Authors, publishers and agents live and die inside — mostly die — by monitoring their product’s position on the Amazon charts, which are adjusted hourly. Thomas, an author who penned the Kindle book Wealth Hazards, says literary types should take a step back because the system is easily corrupted. He says he’s manipulated the system by buying his book 200 times and posting fake reviews hailing his self-described masterpiece.
Now he’s peddling a new e-book, The Day the Kindle Died, in which he describes how he pulled off his ruse. He writes:
I’ve purchased my own book, Wealth Hazards, close to 200 times now. I wrote 42 customer reviews and voted on them 108 times. Not once was a review or vote rejected by Amazon. It took about 45 days to move the book up to #1, but after it got there I didn’t feel it was appropriate to promote it – so I have not profited from it. I continue to buy 2 or 3 copies a day, write reviews and vote on the reviews and wait for Amazon to notice.

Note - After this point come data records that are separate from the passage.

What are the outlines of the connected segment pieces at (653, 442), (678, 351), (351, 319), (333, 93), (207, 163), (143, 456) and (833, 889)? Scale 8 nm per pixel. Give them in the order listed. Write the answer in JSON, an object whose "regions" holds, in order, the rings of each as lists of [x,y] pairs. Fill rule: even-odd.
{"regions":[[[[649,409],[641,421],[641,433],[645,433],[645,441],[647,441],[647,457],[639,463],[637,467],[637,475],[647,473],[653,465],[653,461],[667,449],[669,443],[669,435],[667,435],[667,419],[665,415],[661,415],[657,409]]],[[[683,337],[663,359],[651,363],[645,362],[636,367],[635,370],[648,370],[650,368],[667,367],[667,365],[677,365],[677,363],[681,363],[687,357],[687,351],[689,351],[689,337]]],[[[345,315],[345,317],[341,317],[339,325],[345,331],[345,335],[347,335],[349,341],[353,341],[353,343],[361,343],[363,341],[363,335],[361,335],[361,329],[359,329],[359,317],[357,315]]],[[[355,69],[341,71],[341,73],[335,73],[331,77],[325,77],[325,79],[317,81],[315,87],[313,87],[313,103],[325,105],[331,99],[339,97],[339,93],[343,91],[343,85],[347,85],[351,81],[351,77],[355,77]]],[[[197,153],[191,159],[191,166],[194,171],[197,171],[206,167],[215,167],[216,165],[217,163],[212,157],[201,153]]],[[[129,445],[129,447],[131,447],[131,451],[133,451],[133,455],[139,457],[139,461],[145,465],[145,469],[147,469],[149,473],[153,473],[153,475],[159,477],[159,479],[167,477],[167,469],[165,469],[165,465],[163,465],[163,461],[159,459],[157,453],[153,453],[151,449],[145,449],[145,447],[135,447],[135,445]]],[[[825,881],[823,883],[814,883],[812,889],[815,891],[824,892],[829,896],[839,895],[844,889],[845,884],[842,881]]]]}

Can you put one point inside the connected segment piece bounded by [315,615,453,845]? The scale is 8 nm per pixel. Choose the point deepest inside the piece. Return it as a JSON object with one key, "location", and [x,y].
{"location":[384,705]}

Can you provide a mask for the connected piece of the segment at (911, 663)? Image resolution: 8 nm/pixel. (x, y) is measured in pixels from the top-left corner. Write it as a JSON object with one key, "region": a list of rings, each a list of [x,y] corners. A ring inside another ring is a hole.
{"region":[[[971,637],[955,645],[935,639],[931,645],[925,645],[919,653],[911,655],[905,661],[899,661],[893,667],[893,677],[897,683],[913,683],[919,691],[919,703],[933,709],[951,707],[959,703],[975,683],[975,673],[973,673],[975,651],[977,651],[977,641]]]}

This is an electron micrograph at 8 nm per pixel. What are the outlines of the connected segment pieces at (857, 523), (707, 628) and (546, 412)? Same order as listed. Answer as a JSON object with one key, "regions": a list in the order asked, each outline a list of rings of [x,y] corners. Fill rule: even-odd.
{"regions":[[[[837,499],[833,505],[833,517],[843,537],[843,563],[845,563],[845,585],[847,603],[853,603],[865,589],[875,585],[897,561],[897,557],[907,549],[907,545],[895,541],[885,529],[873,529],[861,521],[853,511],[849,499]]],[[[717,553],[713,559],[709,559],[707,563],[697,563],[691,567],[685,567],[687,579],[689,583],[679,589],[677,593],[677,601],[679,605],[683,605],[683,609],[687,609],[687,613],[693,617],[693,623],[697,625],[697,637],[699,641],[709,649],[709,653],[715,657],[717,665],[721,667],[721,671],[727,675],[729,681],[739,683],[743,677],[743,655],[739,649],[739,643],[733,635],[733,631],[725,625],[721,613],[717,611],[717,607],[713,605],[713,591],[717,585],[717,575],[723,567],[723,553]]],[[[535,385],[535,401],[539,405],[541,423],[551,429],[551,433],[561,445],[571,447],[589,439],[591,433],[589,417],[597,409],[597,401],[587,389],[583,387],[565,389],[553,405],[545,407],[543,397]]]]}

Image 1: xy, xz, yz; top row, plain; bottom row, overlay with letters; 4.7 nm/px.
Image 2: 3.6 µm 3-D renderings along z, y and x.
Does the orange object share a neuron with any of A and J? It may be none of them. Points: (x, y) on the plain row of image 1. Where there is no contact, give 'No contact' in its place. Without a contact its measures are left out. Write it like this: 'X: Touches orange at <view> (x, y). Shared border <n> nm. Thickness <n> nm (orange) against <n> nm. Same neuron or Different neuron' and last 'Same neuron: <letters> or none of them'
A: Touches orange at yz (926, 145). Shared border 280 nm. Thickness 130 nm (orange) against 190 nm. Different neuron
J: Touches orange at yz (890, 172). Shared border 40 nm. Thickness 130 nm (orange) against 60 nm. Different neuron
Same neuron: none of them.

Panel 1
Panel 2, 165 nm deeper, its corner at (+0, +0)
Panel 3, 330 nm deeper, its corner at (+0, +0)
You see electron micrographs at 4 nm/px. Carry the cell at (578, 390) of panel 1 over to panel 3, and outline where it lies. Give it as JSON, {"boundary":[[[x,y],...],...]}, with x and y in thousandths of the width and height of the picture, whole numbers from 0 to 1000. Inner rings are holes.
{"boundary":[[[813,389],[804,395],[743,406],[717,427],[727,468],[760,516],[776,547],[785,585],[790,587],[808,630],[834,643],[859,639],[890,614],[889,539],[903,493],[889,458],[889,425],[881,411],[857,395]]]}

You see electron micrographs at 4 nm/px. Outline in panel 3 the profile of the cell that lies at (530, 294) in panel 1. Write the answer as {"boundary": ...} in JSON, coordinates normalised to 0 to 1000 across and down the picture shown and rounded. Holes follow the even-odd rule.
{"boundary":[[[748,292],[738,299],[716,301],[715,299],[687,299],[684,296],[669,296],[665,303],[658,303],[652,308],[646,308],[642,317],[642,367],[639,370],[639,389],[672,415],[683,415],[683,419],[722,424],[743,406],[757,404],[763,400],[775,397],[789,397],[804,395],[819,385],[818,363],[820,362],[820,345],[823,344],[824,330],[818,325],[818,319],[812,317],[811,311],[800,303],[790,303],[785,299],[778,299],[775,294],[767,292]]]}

They haven’t. They pay me royalties every month and recommend the book to people who buy similar personal finance titles. My new book The Day the Kindle Died is even more obvious – but Amazon hasn’t noticed. They even recommend it to customers who purchase Amazon’s own Kindle publishing manual. Amazon clearly has a problem with ranking books, creating the bestseller lists and making suitable recommendations to customers, but they don’t appear to be in a hurry to correct this.
What purpose do Amazon’s reviews and rankings serve for you when you’re shopping for books?